Everything you know about fitness is a lie!
Well, that probably isn’t true; but there are many myths people spew at me as gospel truths. One of them is that 1,200 calories is this mythical amount of calories you should consume to lose weight. This is simply not true. While people who are on calorie restricted diets may lose weight at first, you will more likely than not gain it back once you quit your diet; then gain back even more. Your body needs a certain amount of calories to function. When I say calories, I don’t mean junk like candy and ice cream; I mean “real” unprocessed foods. When I say function, I mean the most basic of all life supporting activities, such as breathing. This basal metabolic rate (BMR) for most people is over 1,200 calories. There are calculators online that give good starting points to calculate your BMR based on height, weight, age, sex and body fat percentage (if you know it). Remember these are estimates based on averages. Now, the number that you should be using in order to create a deficiency is your Total Daily Energy Expenditure (TDEE). This includes all of your exercise and activity (or lack there of).
If you chose to eat below your BMR, physics takes over. Your body needs a certain amount of energy (calories) to function. Your body cannot break physics; thus your body cannot create energy out of nothing. If you do not supply your body enough energy, it will in turn slow down your metabolism, in order to compensate for the lack of energy. Keep this up long enough, and your body will start consuming your muscles for energy. Now, when you are tired of eating nothing, feeling awful and sluggish, and decide to revert back to how you were before you starting dieting, you have less muscles burning calories, and a slower metabolism — you’ll back all the weight you’ve lost, and then some.
So how do I break this cycle?
- Eat unprocessed foods — not food products.
- Realize all calories are not created equal. It takes more energy (calories) to digest protein, than any other macro (fats or carbs).
- Eat enough to satisfy BMR.
I know this seems illogical. I must eat more to lose weight? I promise it is a thing. Try going to scholar.google.com and search for BMR, Calorie Restricted Diets, or similar keywords and you’ll find plenty of scientific journals backing up this subject. Now that this myth is busted, help keep it that way. Spread the word! Let’s be educated on our bodies and health.

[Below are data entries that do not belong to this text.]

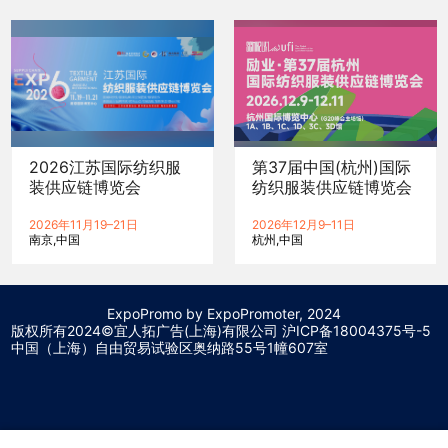
2026江苏国际纺织服
第37届中国(杭州)国际
装供应链博览会
纺织服装供应链博览会
2026年11月19–21日
2026年12月9–11日
南京
中国
杭州
中国
ExpoPromo by ExpoPromoter, 2024
版权所有2024©宜人拓广告(上海)有限公司 沪
ICP备18004375号-5
中国（上海）自由贸易试验区奥纳路55号1幢607室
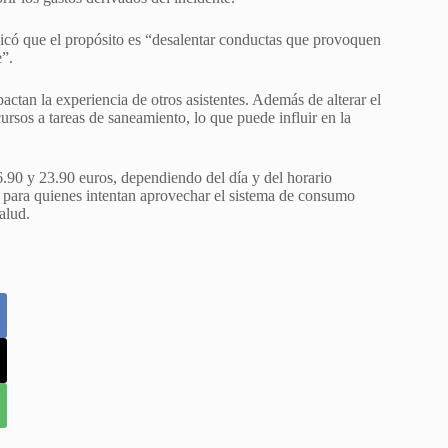
icó que el propósito es “desalentar conductas que provoquen
e”.
ctan la experiencia de otros asistentes. Además de alterar el
cursos a tareas de saneamiento, lo que puede influir en la
6.90 y 23.90 euros, dependiendo del día y del horario
es para quienes intentan aprovechar el sistema de consumo
alud.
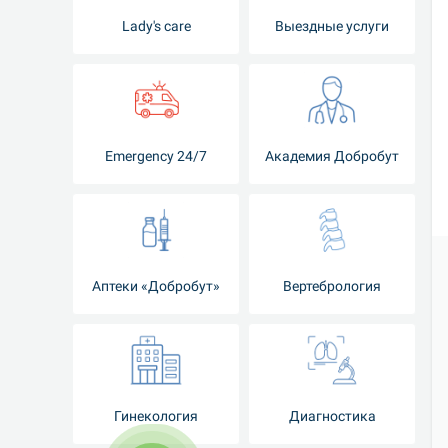
Lady's care
Выездные услуги
Emergency 24/7
Академия Добробут
Аптеки «Добробут»
Вертебрология
Гинекология
Диагностика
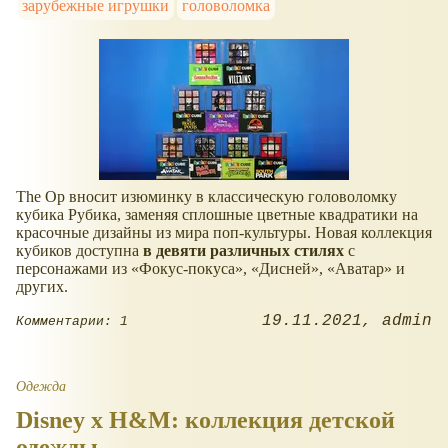
зарубежные игрушки
головоломка
The Op вносит изюминку в классическую головоломку
кубика Рубика, заменяя сплошные цветные квадратики на
красочные дизайны из мира поп-культуры. Новая коллекция
кубиков доступна
в девяти различных стилях
с
персонажами из
Фокус-покуса
,
Дисней
,
Аватар
и
других.
19.11.2021
admin
Комментарии: 1
Одежда
Disney x H&M: коллекция детской
одежды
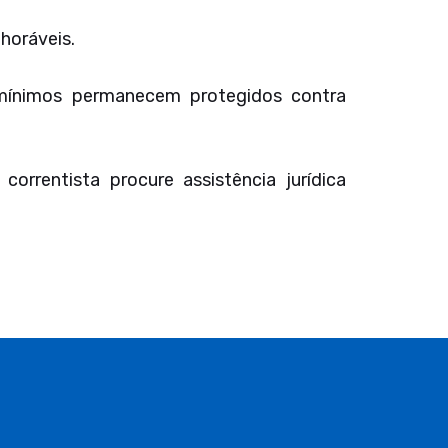
horáveis.
 mínimos permanecem protegidos contra
orrentista procure assistência jurídica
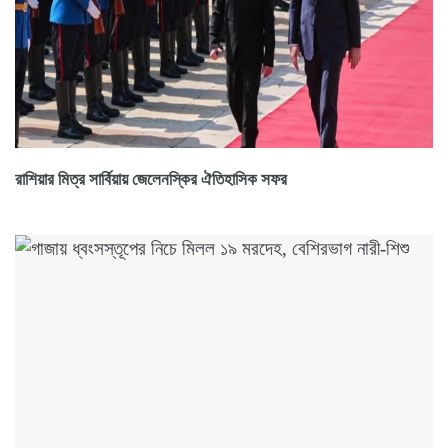
রাশিয়ার মিত্র সার্বিয়ায় জেলেনস্কির ঐতিহাসিক সফর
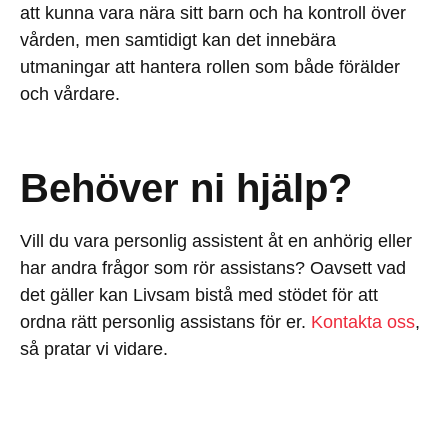
att kunna vara nära sitt barn och ha kontroll över
vården, men samtidigt kan det innebära
utmaningar att hantera rollen som både förälder
och vårdare.
Behöver ni hjälp?
Vill du vara personlig assistent åt en anhörig eller
har andra frågor som rör assistans? Oavsett vad
det gäller kan Livsam bistå med stödet för att
ordna rätt personlig assistans för er.
Kontakta oss
,
så pratar vi vidare.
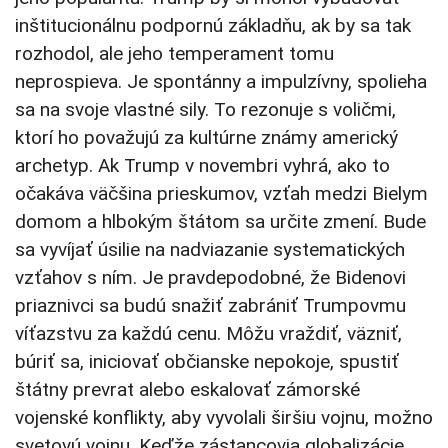
inštitucionálnu podpornú základňu, ak by sa tak
rozhodol, ale jeho temperament tomu
neprospieva. Je spontánny a impulzívny, spolieha
sa na svoje vlastné sily. To rezonuje s voličmi,
ktorí ho považujú za kultúrne známy americký
archetyp. Ak Trump v novembri vyhrá, ako to
očakáva väčšina prieskumov, vzťah medzi Bielym
domom a hlbokým štátom sa určite zmení. Bude
sa vyvíjať úsilie na nadviazanie systematických
vzťahov s ním. Je pravdepodobné, že Bidenovi
priaznivci sa budú snažiť zabrániť Trumpovmu
víťazstvu za každú cenu. Môžu vraždiť, väzniť,
búriť sa, iniciovať občianske nepokoje, spustiť
štátny prevrat alebo eskalovať zámorské
vojenské konflikty, aby vyvolali širšiu vojnu, možno
svetovú vojnu. Keďže zástancovia globalizácie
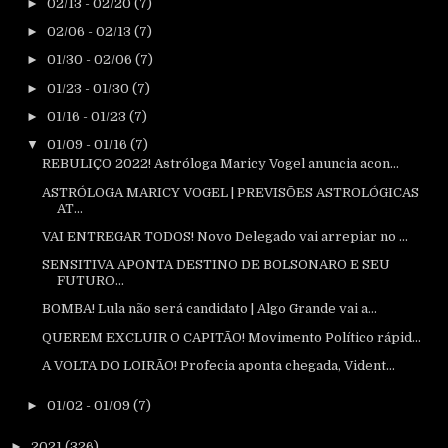
►
02/13 - 02/20
(7)
►
02/06 - 02/13
(7)
►
01/30 - 02/06
(7)
►
01/23 - 01/30
(7)
►
01/16 - 01/23
(7)
▼
01/09 - 01/16
(7)
REBULIÇO 2022! Astróloga Maricy Vogel anuncia acon...
ASTRÓLOGA MARICY VOGEL | PREVISÕES ASTROLÓGICAS
AT...
VAI ENTREGAR TODOS! Novo Delegado vai arrepiar no ...
SENSITIVA APONTA DESTINO DE BOLSONARO E SEU
FUTURO...
BOMBA! Lula não será candidato | Algo Grande vai a...
QUEREM EXCLUIR O CAPITÃO! Movimento Político rápid...
A VOLTA DO LOIRÃO! Profecia aponta chegada, Vident...
►
01/02 - 01/09
(7)
►
2021
(326)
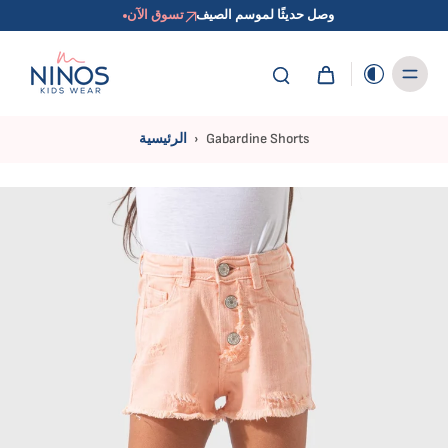
وصل حديثًا لموسم الصيف
تسوق الآن
Gabardine Shorts
›
الرئيسية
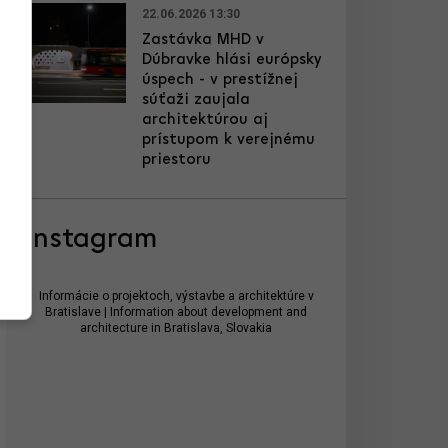
22.06.2026 13:30
Zastávka MHD v
Dúbravke hlási európsky
úspech - v prestížnej
súťaži zaujala
architektúrou aj
prístupom k verejnému
priestoru
Instagram
Informácie o projektoch, výstavbe a architektúre v
Bratislave | Information about development and
architecture in Bratislava, Slovakia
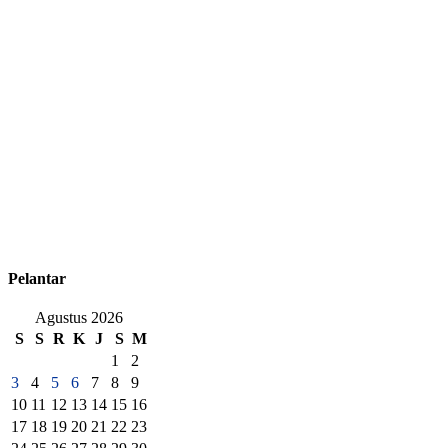
Pelantar
Agustus 2026
S
S
R
K
J
S
M
1
2
3
4
5
6
7
8
9
10
11
12
13
14
15
16
17
18
19
20
21
22
23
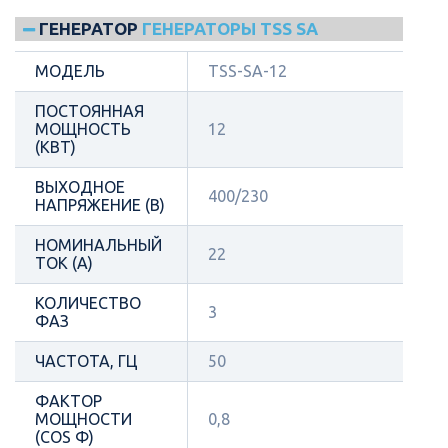
ГЕНЕРАТОР
ГЕНЕРАТОРЫ TSS SA
МОДЕЛЬ
TSS-SA-12
ПОСТОЯННАЯ
МОЩНОСТЬ
12
(КВТ)
ВЫХОДНОЕ
400/230
НАПРЯЖЕНИЕ (В)
НОМИНАЛЬНЫЙ
22
ТОК (А)
КОЛИЧЕСТВО
3
ФАЗ
ЧАСТОТА, ГЦ
50
ФАКТОР
МОЩНОСТИ
0,8
(COS Φ)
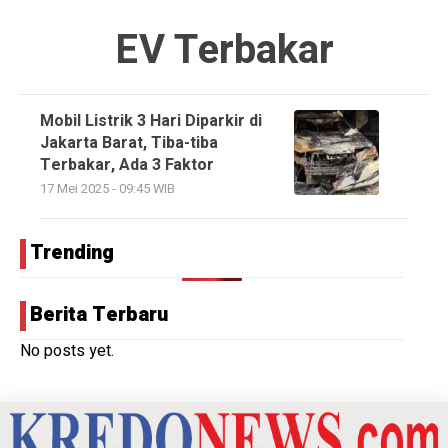
EV Terbakar
Mobil Listrik 3 Hari Diparkir di
Jakarta Barat, Tiba-tiba
Terbakar, Ada 3 Faktor
17 Mei 2025 - 09:45 WIB
Trending
Berita Terbaru
No posts yet.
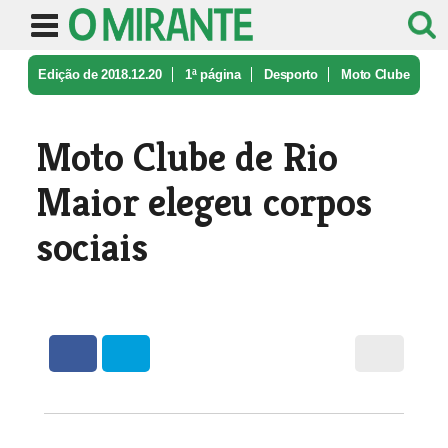
Edição de 2018.12.20
1ª página
Desporto
Moto Clube
de Rio Maior elegeu corp ...
Moto Clube de Rio
Maior elegeu corpos
sociais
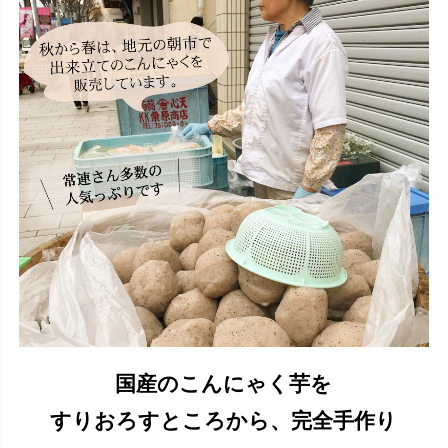
国産のこんにゃく芋を
すりおろすところから、完全手作り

You can read more from Taylor at LiftEatFlex.com!
Taylor certainly busted that myth! The pharmacist side of me knows this. I have been taught the importance of providing fuel and nutrition to patients. That other side of me though..the one who was trying to lose weight all those years.. threw all that good sense out. And folks, that is one of those really bad ideas. So when I had some friends tell me recently they were trying to “kick-start” their diet by eating less than 800 calories a day.. I was like, “NO! Please don’t do that.” The reason is this is not a kick-start at all.. it’s actually sure fire sabotage.
Your body needs a certain amount of fuel (calories) to survive and it will resort to whatever means necessary for survival.
Ironically, I saw the following list posted by Erin Stern once, wrote it down, and posted it for myself. I then calculated my BMR the best I could estimate and it is ~1275. 🙂
More important than losing weight.. know your health! Sometimes we tend to lose sight of that.. I know that I did.